• [AIM OF THE EXERCISE]: Each line of data below must be printed exactly as written, with any pictures removed.

• [EXTRACTED DATA]:
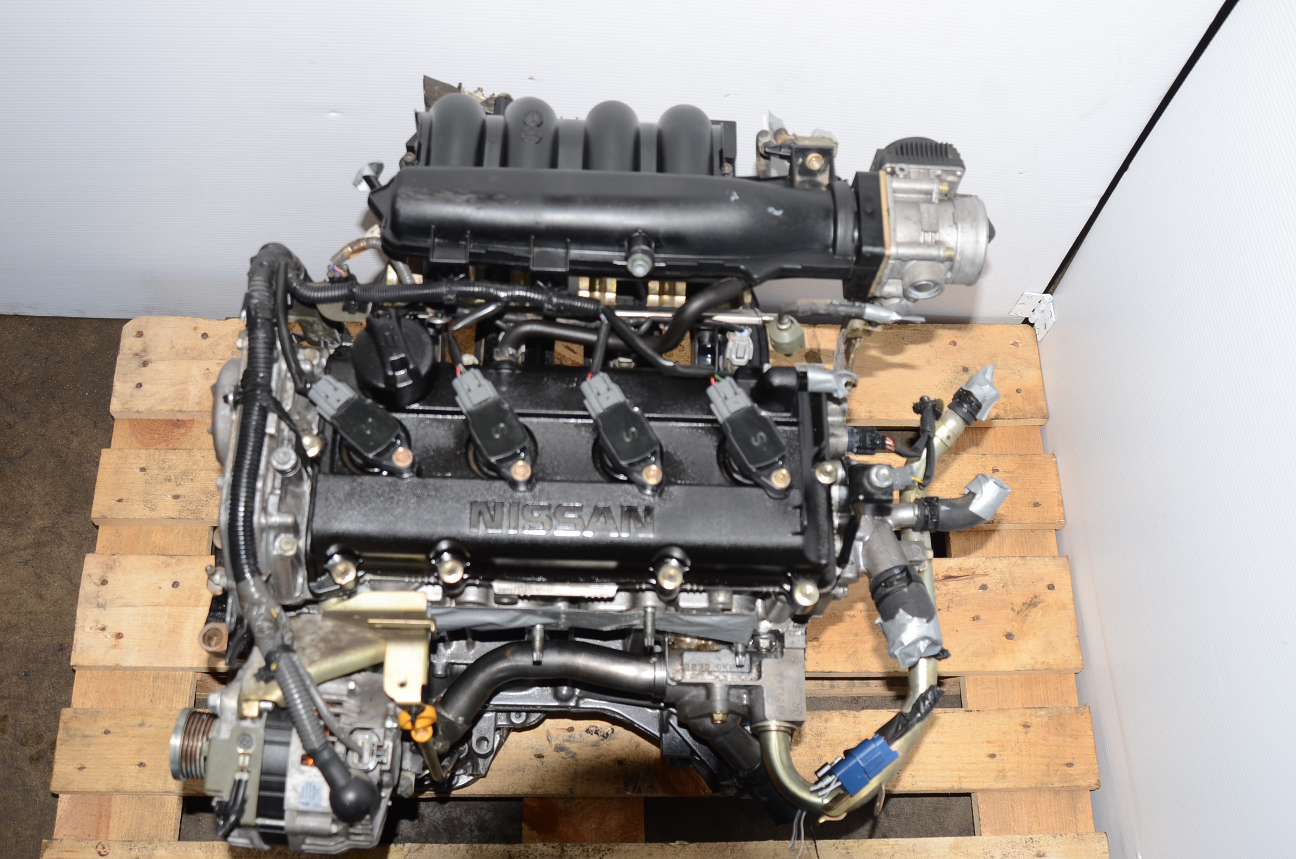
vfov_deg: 36.7
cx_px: 648
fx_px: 1293
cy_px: 430
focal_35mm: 36
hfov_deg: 53.2
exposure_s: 1/125
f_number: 5
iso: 100
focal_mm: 24
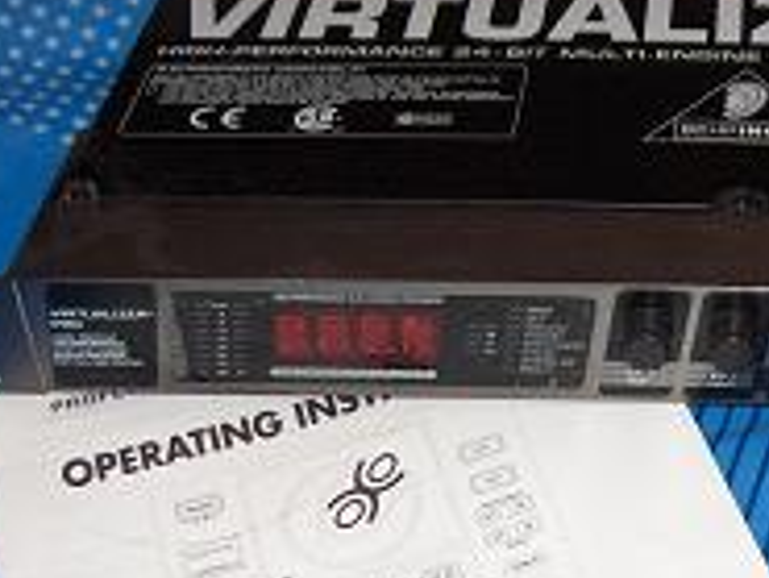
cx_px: 746
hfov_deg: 23.0
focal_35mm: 82
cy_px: 543
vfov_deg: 17.7
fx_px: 1823
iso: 100
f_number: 2.8
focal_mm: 8
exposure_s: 1/60
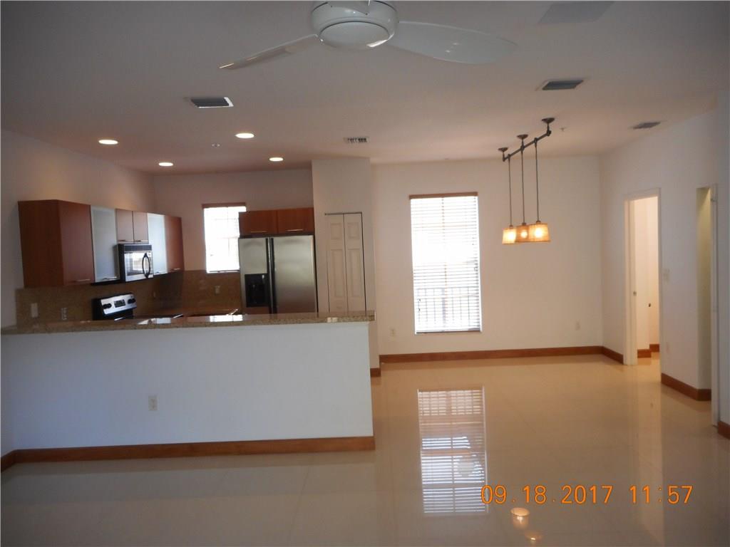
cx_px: 365
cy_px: 274
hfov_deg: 69.4
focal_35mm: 25
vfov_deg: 54.9
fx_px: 527
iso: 160
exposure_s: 1/30
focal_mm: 4.5
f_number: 3.7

• [COMPLETED EXERCISE]:
vfov_deg: 36.7
cx_px: 648
fx_px: 1293
cy_px: 430
focal_35mm: 36
hfov_deg: 53.2
exposure_s: 1/125
f_number: 5
iso: 100
focal_mm: 24
cx_px: 746
hfov_deg: 23.0
focal_35mm: 82
cy_px: 543
vfov_deg: 17.7
fx_px: 1823
iso: 100
f_number: 2.8
focal_mm: 8
exposure_s: 1/60
cx_px: 365
cy_px: 274
hfov_deg: 69.4
focal_35mm: 25
vfov_deg: 54.9
fx_px: 527
iso: 160
exposure_s: 1/30
focal_mm: 4.5
f_number: 3.7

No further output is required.